When Portland Police Chief James Craig announced at a June 28 press conference that he was leaving the city to become Cincinnati's chief, he took a moment to list what he considered to be the highlights of his two-year tenure. In addition to lauding the police department's senior lead officers and work with the youth community, he specifically celebrated one "phenomenal" employee whom he credited with "changing the fabric of our most challenging neighborhoods."
He was talking about Trish McAllister, whom he hired last year to serve as Portland's (and Maine's) first-ever neighborhood prosecutor — a city attorney who deals only with civil violations such as public urination, aggressive panhandling, trash dumping, and disorderly houses (a/k/a that apartment building next door whose tenants are always throwing loud parties). She reports to the police chief, as opposed to elected District Attorney Stephanie Anderson (whose office deals with Cumberland County's criminal cases).
Craig considers this a boon: "The key is, she's in the building," he says, pointing out that McAllister attends police meetings to teach officers how to deal with nuisance violations. Craig adds that while there was some resistance from the district attorney's office at first, now there is "overwhelming support" from that entity.
Deputy District Attorney Meg Elam echoes that claim. McAllister is "a complementary presence," Elam says, beefing up city ordinances and offering options in "some situations that didn't warrant criminal prosecution . . . but are still troublesome." The neighborhood prosecutor position, she says, wasn't designed to prosecute criminal violations of state law, but adds a collaborative element to fighting what Elam calls "neighborhood trouble spots" — which heat up, incidentally, during the summertime.
The job was funded by a federal grant through July 1; that the city council made her position permanent in this year's budget is further testament to McAllister's successes.

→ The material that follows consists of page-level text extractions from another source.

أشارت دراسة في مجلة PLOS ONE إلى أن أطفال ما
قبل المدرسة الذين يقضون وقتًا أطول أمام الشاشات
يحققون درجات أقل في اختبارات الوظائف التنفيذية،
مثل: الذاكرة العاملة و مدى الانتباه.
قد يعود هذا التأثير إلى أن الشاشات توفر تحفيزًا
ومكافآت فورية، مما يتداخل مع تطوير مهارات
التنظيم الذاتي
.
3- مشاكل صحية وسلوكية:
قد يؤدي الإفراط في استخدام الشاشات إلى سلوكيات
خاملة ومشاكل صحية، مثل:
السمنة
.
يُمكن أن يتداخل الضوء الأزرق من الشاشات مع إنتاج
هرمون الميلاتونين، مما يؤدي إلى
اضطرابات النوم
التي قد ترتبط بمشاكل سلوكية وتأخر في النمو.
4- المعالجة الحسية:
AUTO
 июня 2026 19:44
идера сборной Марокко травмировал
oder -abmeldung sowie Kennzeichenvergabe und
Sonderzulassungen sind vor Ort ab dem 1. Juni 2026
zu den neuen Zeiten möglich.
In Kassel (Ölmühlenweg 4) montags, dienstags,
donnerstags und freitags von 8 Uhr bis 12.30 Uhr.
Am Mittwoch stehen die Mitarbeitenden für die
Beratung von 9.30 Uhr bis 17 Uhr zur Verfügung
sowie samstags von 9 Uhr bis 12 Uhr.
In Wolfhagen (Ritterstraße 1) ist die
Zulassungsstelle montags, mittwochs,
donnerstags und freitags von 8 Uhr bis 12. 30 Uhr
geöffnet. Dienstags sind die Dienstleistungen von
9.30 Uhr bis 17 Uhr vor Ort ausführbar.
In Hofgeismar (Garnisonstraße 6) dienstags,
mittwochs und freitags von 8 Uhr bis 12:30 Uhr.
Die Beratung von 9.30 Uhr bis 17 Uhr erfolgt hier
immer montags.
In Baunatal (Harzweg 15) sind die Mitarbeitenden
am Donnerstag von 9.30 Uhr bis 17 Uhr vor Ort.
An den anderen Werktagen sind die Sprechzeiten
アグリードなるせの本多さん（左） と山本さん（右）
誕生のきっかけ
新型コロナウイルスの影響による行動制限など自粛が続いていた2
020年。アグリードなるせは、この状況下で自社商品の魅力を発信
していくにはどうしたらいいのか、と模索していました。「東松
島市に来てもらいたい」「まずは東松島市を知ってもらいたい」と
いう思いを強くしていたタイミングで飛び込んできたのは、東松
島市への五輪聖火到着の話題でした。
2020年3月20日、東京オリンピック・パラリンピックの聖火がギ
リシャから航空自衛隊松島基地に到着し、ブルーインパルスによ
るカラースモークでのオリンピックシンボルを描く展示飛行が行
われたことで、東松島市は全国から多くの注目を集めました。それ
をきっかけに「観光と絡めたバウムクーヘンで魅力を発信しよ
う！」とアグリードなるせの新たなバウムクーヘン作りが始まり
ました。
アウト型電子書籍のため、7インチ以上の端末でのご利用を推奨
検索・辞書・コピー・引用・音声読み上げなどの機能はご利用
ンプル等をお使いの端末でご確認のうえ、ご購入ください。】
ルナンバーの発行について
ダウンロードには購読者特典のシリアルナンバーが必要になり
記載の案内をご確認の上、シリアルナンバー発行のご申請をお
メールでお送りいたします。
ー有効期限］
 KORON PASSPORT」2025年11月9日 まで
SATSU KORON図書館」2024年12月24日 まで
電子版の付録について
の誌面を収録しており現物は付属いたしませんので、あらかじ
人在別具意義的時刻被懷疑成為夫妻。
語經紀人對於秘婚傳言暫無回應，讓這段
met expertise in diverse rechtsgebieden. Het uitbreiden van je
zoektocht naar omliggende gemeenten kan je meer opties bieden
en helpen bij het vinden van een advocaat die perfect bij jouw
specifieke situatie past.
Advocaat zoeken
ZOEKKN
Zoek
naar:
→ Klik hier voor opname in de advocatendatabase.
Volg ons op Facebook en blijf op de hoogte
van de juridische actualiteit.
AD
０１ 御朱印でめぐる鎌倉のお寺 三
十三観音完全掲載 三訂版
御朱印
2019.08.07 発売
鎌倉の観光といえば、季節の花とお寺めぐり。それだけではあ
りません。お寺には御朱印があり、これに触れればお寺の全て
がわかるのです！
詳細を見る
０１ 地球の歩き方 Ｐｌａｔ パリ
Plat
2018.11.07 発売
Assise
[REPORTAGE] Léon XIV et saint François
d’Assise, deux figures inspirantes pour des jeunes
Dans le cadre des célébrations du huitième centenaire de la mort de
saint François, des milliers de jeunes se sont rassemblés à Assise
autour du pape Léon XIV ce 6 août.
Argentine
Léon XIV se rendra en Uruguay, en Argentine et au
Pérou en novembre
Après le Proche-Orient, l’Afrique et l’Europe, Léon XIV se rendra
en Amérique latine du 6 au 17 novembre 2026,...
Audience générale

"I think there's very few positions that have had such a positive influence in such a short period of time," says Ed Suslovic, District 3 city councilor and a member of the public safety committee who has worked closely with McAllister.
There's a theory behind the neighborhood prosecutor's work: "Broken Windows," a philosophy developed by criminologists George Kelling and James Wilson in the early 1980s. The theory basically states that people are more likely to commit crimes in neighborhoods that look run-down or uncared for. Which is to say that if no one gives a shit about this place (as evidenced by this litter, that graffiti, this party house, that broken window), why not perpetuate the cycle by adding to the disorder. Nuisance begets nuisance.
"[A]t the community level, disorder and crime are usually inextricably linked, in a kind of developmental sequence," Kelling and Wilson wrote in their seminal 1982 Atlantic article, which introduced the theory to the public. "Social psychologists and police officers tend to agree that if a window in a building is broken and is left unrepaired, all the rest of the windows will soon be broken . . . [O]ne unrepaired broken window is a signal that no one cares, and so breaking more windows costs nothing."